It turns out a Queensland doctor who gave two people an overdose off the Pfizer COVID-19 vaccine hadn’t completed the necessary training. They’ve now been stood down for obvious reasons.

Patients are supposed to receive two doses of the Pfizer vaccine three weeks apart. However on Tuesday, the doctor in question actually gave two doses consecutively to two people aged 88 and 94 at Brisbane’s Holy Spirit Nursing Home. There are even reports the two residents revived four doses in total.

The doctor was employed by Healthcare Australia, not the nursing home itself.

The chief executive of St Vincent’s Care Services which runs the nursing home in question, Lincoln Hopper, described the fuckup as “extremely concerning”.

“Certainly, health authorities and contracted vaccination providers should be re-emphasising to their teams the need to exercise greater care so an error like this isn’t repeated,” he told The Sydney Morning Herald.

The government said it wanted to be as upfront as possible about the incident.

“On further investigation, Healthcare Australia has now advised the doctor had not completed the required training,” Health Minister Greg Hunt said in the House of Representatives.

“Healthcare Australia has also advised that this doctor has not been involved in the vaccine rollout in any other facilities.

“I have again reaffirmed my apologies to the family […] I have asked the department to take action against the company and the doctor for what is a clear breach on both fronts.”

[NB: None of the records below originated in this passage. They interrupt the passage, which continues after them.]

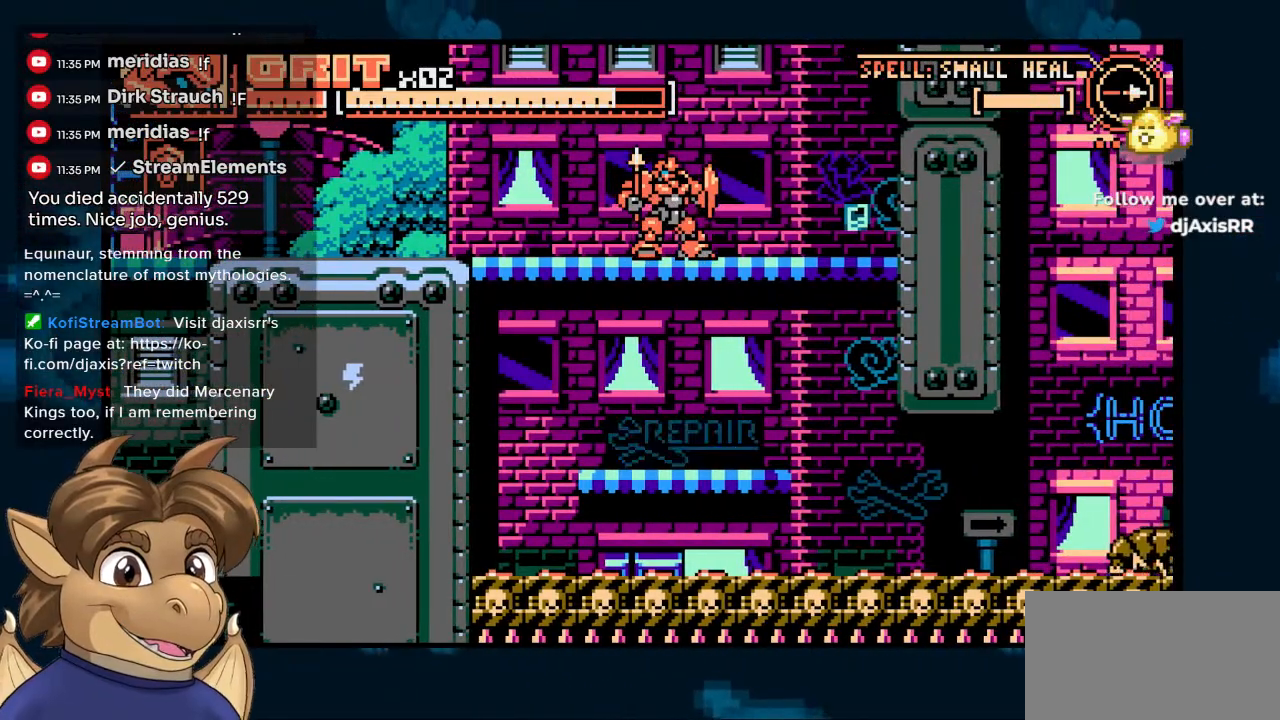
{"buttons": [], "left_stick": "center", "right_stick": "center", "events": []}
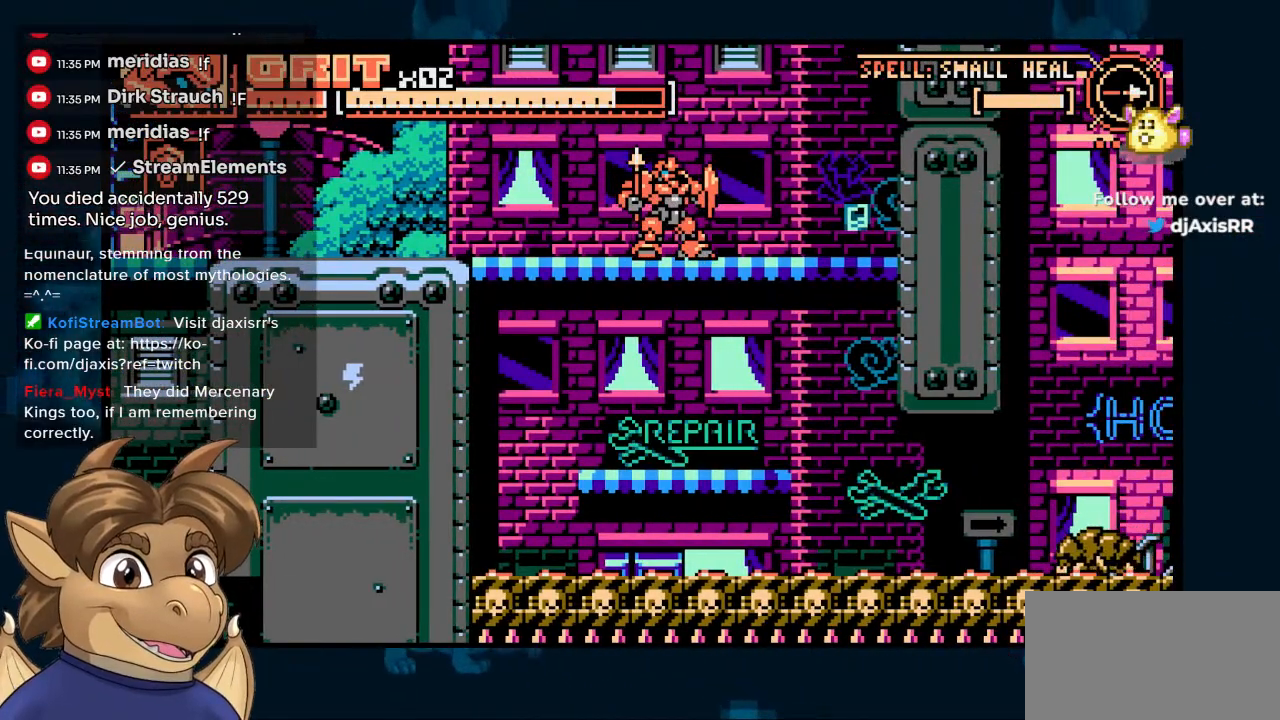
{"buttons": ["DPAD_LEFT"], "left_stick": "center", "right_stick": "center", "events": [[17, "DPAD_RIGHT", "down"], [367, "DPAD_RIGHT", "up"], [467, "DPAD_LEFT", "down"]]}
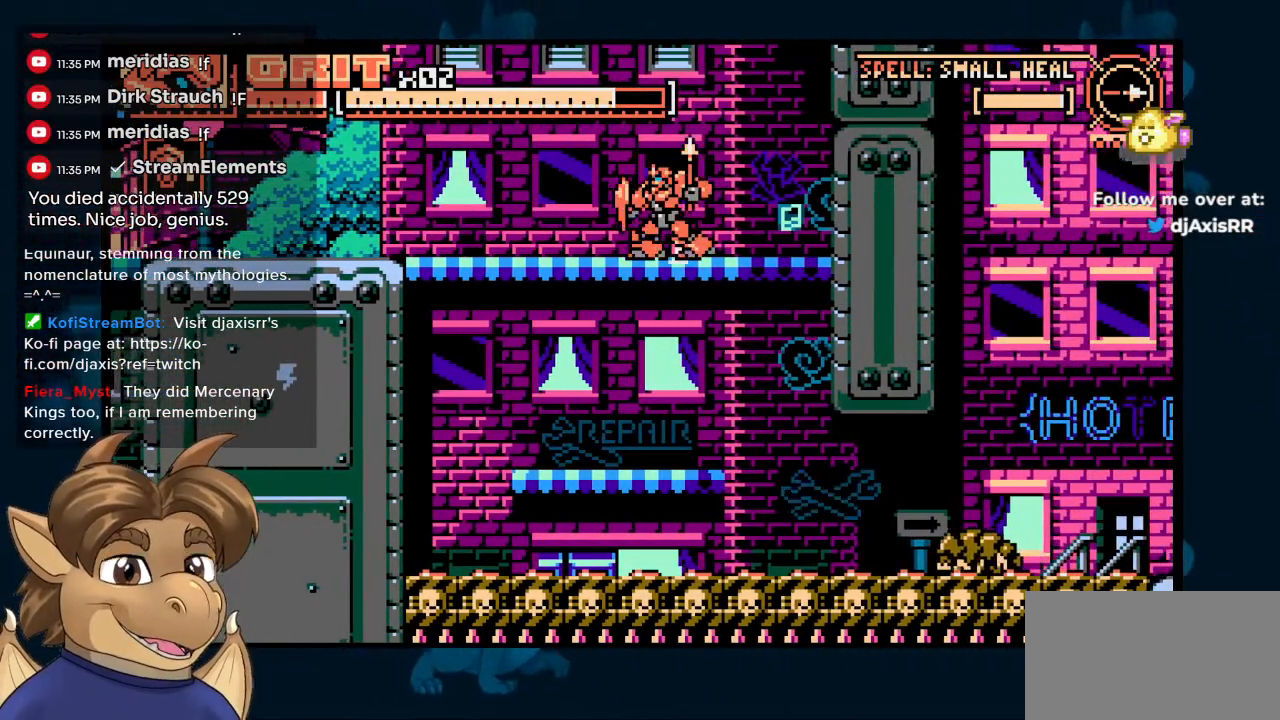
{"buttons": ["DPAD_DOWN"], "left_stick": "center", "right_stick": "center", "events": [[250, "DPAD_LEFT", "up"], [333, "DPAD_DOWN", "down"]]}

The thing about the Pfizer coronavrius vaccine is that there’s six doses per vial. These so-called “multi-dose vials” are virtually unheard of in Australia, and learning to use them gets its own special module in the vaccination training program.

“Nobody in Australia that gives vaccines at the moment is experienced with multi-dose vials,” Department of Health Secretary Brendan Murphy told a parliamentary committee earlier in February.

St Vincent’s will now report the doctor to the Australian Health Practitioner Regulation Agency

“There was an initial error, there’s no getting around that but […] three safeguards immediately kicked into place,” Hunt added.

“Firstly, the nurse on scene responded. Secondly, the company responded, and thirdly, the health care agencies, the co-operation between the Commonwealth and Queensland responded.”

Let’s hope this doesn’t happen again.